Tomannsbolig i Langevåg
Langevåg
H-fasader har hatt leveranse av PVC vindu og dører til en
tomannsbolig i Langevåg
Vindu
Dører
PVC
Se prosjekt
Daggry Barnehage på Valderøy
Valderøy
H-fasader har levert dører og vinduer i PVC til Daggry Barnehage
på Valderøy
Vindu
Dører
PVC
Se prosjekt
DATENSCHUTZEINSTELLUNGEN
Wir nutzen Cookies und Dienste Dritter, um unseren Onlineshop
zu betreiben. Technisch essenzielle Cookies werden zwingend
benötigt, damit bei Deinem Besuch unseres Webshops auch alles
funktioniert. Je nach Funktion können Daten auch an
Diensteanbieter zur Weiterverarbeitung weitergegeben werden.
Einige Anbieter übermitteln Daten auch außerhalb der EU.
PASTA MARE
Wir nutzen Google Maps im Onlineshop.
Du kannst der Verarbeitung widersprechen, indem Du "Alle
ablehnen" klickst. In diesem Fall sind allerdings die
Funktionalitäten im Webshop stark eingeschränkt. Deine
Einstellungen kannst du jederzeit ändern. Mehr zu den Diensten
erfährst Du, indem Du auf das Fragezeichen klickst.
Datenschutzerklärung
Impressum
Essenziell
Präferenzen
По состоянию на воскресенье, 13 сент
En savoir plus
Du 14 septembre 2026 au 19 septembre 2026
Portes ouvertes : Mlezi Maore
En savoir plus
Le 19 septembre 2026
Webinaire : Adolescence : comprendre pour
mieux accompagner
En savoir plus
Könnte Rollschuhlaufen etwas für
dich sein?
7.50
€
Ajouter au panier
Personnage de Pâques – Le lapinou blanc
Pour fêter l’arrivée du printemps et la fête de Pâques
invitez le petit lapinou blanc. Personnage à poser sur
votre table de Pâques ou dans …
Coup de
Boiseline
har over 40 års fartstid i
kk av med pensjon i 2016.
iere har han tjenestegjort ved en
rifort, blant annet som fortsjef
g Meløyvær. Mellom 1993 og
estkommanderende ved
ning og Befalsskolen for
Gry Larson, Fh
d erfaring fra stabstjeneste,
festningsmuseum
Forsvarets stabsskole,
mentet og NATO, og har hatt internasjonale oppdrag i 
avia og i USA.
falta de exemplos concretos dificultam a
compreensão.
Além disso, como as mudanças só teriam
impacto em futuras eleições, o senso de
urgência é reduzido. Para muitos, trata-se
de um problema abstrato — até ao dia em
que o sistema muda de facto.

→ **Goal of the exercise**
Could you reproduce, exactly, every line above from the line with "Einige Anbieter übermitteln" to the line with "sind allerdings die", and no other line? Both ends count.

→ **Answer**
Einige Anbieter übermitteln Daten auch außerhalb der EU.
PASTA MARE
Wir nutzen Google Maps im Onlineshop.
Du kannst der Verarbeitung widersprechen, indem Du "Alle
ablehnen" klickst. In diesem Fall sind allerdings die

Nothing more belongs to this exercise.